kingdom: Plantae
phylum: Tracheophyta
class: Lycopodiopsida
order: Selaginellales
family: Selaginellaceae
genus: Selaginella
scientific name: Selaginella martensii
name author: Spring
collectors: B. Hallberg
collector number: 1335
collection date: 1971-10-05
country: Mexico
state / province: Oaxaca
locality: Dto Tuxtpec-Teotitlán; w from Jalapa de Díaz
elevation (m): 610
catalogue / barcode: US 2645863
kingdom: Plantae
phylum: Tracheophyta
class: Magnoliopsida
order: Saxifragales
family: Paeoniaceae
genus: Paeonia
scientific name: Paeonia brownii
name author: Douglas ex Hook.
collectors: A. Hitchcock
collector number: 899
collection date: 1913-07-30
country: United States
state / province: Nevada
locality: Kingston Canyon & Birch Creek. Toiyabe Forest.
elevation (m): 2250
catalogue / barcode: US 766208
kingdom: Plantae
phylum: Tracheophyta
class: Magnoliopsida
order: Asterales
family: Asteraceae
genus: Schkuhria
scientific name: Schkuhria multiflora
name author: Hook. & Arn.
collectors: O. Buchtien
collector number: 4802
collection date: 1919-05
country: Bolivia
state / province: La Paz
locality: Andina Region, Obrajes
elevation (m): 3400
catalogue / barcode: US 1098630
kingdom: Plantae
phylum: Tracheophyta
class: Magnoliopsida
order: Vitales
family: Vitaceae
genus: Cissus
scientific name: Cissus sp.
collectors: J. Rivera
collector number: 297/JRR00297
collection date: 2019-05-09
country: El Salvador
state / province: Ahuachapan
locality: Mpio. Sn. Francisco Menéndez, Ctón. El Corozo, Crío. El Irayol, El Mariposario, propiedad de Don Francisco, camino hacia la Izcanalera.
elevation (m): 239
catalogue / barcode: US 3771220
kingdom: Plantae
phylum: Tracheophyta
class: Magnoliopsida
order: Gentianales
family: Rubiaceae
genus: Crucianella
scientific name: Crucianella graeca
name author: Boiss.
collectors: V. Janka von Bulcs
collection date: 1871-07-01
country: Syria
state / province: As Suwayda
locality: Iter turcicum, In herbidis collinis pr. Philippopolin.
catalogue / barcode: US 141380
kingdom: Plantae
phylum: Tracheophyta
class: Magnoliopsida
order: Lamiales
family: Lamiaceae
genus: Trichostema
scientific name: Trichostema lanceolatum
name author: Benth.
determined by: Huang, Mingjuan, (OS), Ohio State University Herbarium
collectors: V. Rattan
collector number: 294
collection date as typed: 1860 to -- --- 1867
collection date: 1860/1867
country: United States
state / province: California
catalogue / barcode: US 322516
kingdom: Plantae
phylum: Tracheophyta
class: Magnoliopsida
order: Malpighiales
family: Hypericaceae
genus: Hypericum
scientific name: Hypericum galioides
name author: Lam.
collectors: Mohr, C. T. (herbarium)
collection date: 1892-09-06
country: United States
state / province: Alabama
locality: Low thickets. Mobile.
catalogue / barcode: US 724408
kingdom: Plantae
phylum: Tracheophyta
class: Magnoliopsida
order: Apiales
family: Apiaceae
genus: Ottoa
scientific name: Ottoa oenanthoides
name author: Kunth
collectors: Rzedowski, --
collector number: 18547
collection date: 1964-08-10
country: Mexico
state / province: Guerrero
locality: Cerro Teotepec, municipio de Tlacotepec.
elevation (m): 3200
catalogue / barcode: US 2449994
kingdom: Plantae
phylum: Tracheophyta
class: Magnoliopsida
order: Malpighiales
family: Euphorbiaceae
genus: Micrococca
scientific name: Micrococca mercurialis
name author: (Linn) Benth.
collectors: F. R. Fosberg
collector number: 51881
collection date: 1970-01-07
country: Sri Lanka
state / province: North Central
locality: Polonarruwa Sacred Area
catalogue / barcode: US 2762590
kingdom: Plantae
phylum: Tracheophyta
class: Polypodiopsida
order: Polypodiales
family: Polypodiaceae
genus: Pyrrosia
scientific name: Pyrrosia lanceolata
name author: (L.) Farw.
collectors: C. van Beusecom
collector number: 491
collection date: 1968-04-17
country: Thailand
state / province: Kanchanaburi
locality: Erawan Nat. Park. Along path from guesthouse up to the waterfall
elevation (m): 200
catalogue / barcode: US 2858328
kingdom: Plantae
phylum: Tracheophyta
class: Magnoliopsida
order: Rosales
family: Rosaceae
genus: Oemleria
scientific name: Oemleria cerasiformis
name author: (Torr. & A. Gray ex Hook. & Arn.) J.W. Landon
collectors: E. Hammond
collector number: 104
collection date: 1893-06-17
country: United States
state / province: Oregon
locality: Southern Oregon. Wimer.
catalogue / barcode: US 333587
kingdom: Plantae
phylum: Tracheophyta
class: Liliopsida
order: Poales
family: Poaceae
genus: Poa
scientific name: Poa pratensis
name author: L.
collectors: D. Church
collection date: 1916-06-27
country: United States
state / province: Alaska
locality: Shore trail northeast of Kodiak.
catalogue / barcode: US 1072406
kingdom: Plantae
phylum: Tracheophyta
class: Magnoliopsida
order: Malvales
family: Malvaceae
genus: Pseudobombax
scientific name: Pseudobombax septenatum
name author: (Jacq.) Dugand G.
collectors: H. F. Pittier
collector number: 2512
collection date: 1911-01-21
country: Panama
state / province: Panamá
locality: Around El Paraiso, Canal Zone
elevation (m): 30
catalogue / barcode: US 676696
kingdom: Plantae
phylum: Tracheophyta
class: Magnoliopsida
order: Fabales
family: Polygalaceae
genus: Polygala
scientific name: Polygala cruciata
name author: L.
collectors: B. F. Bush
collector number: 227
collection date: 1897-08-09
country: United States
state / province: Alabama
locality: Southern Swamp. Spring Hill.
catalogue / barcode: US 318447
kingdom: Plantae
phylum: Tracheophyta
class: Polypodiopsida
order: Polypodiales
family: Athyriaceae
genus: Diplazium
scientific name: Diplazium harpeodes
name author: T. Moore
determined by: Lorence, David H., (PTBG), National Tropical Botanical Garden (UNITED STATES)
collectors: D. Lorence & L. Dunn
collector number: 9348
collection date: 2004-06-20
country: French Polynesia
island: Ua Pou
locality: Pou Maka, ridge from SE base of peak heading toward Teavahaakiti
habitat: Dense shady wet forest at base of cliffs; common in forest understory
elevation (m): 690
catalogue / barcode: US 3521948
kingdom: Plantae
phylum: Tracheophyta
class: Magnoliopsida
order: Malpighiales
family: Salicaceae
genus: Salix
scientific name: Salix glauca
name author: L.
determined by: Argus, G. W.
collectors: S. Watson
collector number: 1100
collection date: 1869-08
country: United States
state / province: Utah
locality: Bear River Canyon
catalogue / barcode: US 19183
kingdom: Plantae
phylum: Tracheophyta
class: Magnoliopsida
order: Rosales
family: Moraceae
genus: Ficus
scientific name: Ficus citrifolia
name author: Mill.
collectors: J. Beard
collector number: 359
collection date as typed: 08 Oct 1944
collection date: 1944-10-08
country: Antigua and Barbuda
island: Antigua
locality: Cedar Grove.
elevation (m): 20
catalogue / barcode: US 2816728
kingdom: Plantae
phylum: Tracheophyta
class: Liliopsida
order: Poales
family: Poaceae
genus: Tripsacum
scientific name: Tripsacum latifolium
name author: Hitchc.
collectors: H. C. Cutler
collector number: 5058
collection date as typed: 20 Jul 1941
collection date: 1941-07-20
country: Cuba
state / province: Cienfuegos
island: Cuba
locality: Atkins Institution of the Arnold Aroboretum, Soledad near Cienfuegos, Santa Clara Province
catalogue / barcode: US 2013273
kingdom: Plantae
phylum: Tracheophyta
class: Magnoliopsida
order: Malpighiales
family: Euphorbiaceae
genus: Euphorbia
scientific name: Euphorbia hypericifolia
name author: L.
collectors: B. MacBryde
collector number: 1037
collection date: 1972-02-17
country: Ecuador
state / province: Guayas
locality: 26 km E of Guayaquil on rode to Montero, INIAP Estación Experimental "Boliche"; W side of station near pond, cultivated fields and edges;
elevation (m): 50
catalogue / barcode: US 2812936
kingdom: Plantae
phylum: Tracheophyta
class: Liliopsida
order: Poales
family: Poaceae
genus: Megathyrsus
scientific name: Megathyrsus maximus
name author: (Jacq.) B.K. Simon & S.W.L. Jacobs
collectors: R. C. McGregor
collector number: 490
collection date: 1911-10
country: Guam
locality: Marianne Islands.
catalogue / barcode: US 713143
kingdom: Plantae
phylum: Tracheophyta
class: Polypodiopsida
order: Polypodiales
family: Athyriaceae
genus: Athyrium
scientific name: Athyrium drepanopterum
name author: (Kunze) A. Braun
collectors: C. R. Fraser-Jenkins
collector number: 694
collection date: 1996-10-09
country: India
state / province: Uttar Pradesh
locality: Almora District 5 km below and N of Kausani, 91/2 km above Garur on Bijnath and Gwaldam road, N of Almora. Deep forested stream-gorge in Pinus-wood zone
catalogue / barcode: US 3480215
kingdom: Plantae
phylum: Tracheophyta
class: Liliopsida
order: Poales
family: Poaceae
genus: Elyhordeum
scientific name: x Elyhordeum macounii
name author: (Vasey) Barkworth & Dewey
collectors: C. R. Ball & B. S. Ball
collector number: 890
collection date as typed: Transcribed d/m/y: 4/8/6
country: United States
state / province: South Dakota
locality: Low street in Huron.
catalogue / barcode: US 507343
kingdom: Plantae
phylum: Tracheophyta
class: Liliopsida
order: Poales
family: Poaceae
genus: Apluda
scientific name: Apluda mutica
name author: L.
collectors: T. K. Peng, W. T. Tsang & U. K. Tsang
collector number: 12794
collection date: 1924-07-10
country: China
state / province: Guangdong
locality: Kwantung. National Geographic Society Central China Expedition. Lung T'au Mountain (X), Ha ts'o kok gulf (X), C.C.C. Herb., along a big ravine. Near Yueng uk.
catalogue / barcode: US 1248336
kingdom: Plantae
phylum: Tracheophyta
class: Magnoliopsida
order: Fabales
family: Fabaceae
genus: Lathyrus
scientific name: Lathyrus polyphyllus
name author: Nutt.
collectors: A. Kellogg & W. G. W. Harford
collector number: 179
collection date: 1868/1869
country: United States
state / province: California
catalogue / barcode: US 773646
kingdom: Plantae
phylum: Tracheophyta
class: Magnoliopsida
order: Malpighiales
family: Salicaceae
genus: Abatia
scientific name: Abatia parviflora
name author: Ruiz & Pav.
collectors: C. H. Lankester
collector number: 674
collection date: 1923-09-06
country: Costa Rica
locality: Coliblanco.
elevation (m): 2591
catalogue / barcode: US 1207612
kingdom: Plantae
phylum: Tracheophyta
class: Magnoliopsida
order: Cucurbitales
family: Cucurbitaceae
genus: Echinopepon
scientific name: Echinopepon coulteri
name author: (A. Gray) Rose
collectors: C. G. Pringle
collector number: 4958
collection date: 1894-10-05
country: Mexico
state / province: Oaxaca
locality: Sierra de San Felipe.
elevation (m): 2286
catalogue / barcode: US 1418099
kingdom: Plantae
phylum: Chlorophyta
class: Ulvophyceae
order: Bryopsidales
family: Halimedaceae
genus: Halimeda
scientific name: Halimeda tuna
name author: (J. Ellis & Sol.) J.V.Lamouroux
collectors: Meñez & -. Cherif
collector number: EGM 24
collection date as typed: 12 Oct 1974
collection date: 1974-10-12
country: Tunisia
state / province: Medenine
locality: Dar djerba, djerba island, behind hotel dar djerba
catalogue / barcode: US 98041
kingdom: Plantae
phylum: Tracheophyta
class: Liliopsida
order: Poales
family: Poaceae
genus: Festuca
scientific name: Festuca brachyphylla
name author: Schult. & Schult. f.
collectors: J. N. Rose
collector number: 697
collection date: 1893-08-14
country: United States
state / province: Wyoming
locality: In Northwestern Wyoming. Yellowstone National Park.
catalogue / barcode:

══════════

What is required:
Rewrite the entries from the line containing "elevation (m): 2591" through the end, replacing "locality" with "site" and leaving everything else unchanged.

Task result:
elevation (m): 2591
catalogue / barcode: US 1207612
kingdom: Plantae
phylum: Tracheophyta
class: Magnoliopsida
order: Cucurbitales
family: Cucurbitaceae
genus: Echinopepon
scientific name: Echinopepon coulteri
name author: (A. Gray) Rose
collectors: C. G. Pringle
collector number: 4958
collection date: 1894-10-05
country: Mexico
state / province: Oaxaca
site: Sierra de San Felipe.
elevation (m): 2286
catalogue / barcode: US 1418099
kingdom: Plantae
phylum: Chlorophyta
class: Ulvophyceae
order: Bryopsidales
family: Halimedaceae
genus: Halimeda
scientific name: Halimeda tuna
name author: (J. Ellis & Sol.) J.V.Lamouroux
collectors: Meñez & -. Cherif
collector number: EGM 24
collection date as typed: 12 Oct 1974
collection date: 1974-10-12
country: Tunisia
state / province: Medenine
site: Dar djerba, djerba island, behind hotel dar djerba
catalogue / barcode: US 98041
kingdom: Plantae
phylum: Tracheophyta
class: Liliopsida
order: Poales
family: Poaceae
genus: Festuca
scientific name: Festuca brachyphylla
name author: Schult. & Schult. f.
collectors: J. N. Rose
collector number: 697
collection date: 1893-08-14
country: United States
state / province: Wyoming
site: In Northwestern Wyoming. Yellowstone National Park.
catalogue / barcode:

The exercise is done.